Only a number is wanted here: the count of lines in the entries below that contain the word "cardiac".
Information provided START
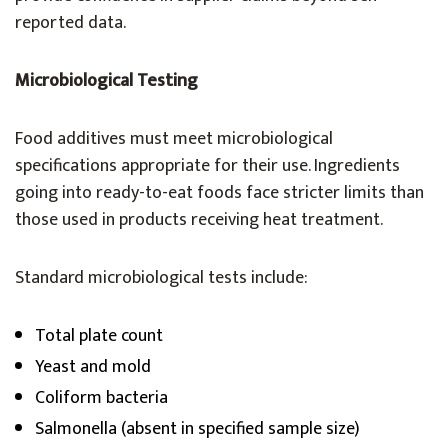
reported data.
Microbiological Testing
Food additives must meet microbiological
specifications appropriate for their use. Ingredients
going into ready-to-eat foods face stricter limits than
those used in products receiving heat treatment.
Standard microbiological tests include:
Total plate count
Yeast and mold
Coliform bacteria
Salmonella (absent in specified sample size)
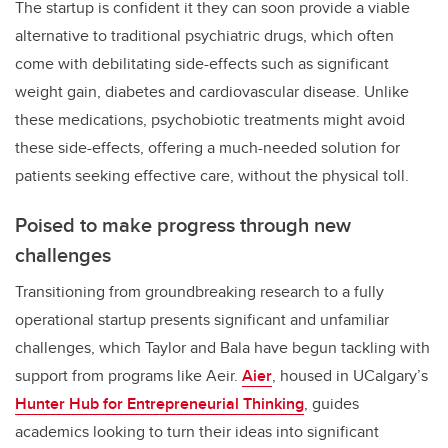
The startup is confident it they can soon provide a viable
alternative to traditional psychiatric drugs, which often
come with debilitating side-effects such as significant
weight gain, diabetes and cardiovascular disease. Unlike
these medications, psychobiotic treatments might avoid
these side-effects, offering a much-needed solution for
patients seeking effective care, without the physical toll.
Poised to make progress through new
challenges
Transitioning from groundbreaking research to a fully
operational startup presents significant and unfamiliar
challenges, which Taylor and Bala have begun tackling with
support from programs like Aeir.
Aier
, housed in UCalgary’s
Hunter Hub for Entrepreneurial Thinking
, guides
academics looking to turn their ideas into significant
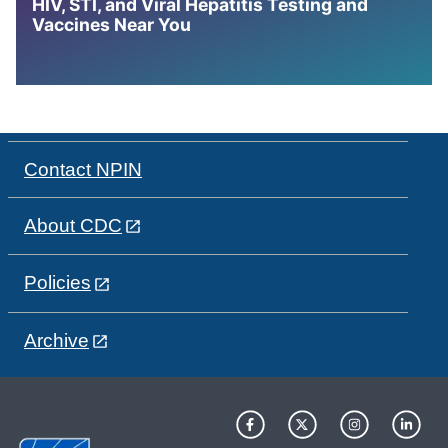
HIV, STI, and Viral Hepatitis Testing and
Vaccines Near You
Contact NPIN
About CDC
Policies
Archive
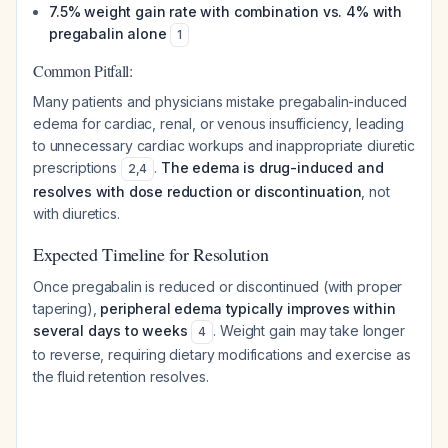
7.5% weight gain rate with combination vs. 4% with
pregabalin alone
1
Common Pitfall:
Many patients and physicians mistake pregabalin-induced
edema for cardiac, renal, or venous insufficiency, leading
to unnecessary cardiac workups and inappropriate diuretic
prescriptions
.
The edema is drug-induced and
2
,
4
resolves with dose reduction or discontinuation
, not
with diuretics.
Expected Timeline for Resolution
Once pregabalin is reduced or discontinued (with proper
tapering),
peripheral edema typically improves within
several days to weeks
. Weight gain may take longer
4
to reverse, requiring dietary modifications and exercise as
the fluid retention resolves.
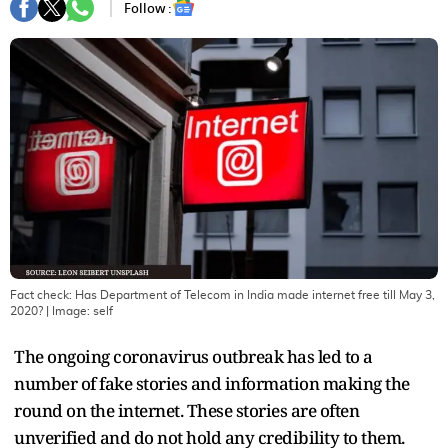
Follow :
Fact check: Has Department of Telecom in India made internet free till May 3,
2020?
| Image:
self
The ongoing coronavirus outbreak has led to a
number of fake stories and information making the
round on the internet. These stories are often
unverified and do not hold any credibility to them.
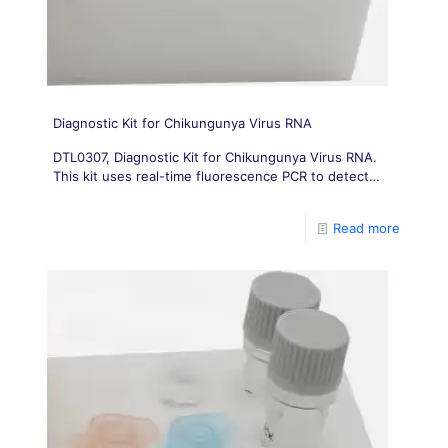
Diagnostic Kit for Chikungunya Virus RNA
DTL0307, Diagnostic Kit for Chikungunya Virus RNA.
This kit uses real-time fluorescence PCR to detect
Chikungunya virus (CHIKV) with one pair of primers
and one specific
Read more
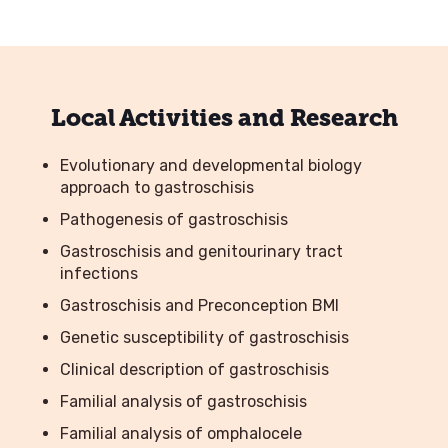
Local Activities and Research
Evolutionary and developmental biology
approach to gastroschisis
Pathogenesis of gastroschisis
Gastroschisis and genitourinary tract
infections
Gastroschisis and Preconception BMI
Genetic susceptibility of gastroschisis
Clinical description of gastroschisis
Familial analysis of gastroschisis
Familial analysis of omphalocele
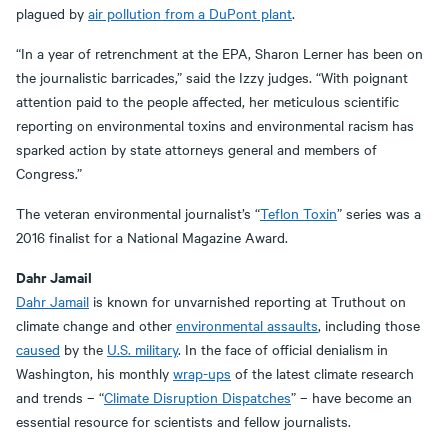
plagued by
air pollution from a DuPont plant
.
“In a year of retrenchment at the EPA, Sharon Lerner has been on
the journalistic barricades,” said the Izzy judges. “With poignant
attention paid to the people affected, her meticulous scientific
reporting on environmental toxins and environmental racism has
sparked action by state attorneys general and members of
Congress.”
The veteran environmental journalist’s “
Teflon Toxin
” series was a
2016 finalist for a National Magazine Award.
Dahr Jamail
Dahr Jamail
is known for unvarnished reporting at Truthout on
climate change and other
environmental assaults
, including those
caused
by the
U.S. military
. In the face of official denialism in
Washington, his monthly
wrap-ups
of the latest climate research
and trends – “
Climate Disruption Dispatches
” – have become an
essential resource for scientists and fellow journalists.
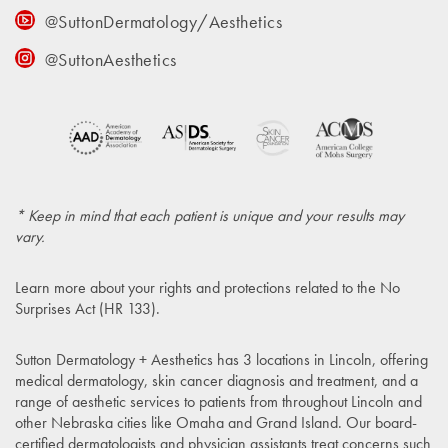
@SuttonDermatology/Aesthetics
@SuttonAesthetics
* Keep in mind that each patient is unique and your results may
vary.
Learn more about your rights and protections related to the
No
Surprises Act (HR 133)
.
Sutton Dermatology + Aesthetics has 3 locations in Lincoln, offering
medical dermatology, skin cancer diagnosis and treatment, and a
range of aesthetic services to patients from throughout Lincoln and
other Nebraska cities like Omaha and Grand Island. Our board-
certified dermatologists and physician assistants treat concerns such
Information provided END
Exercise result | 2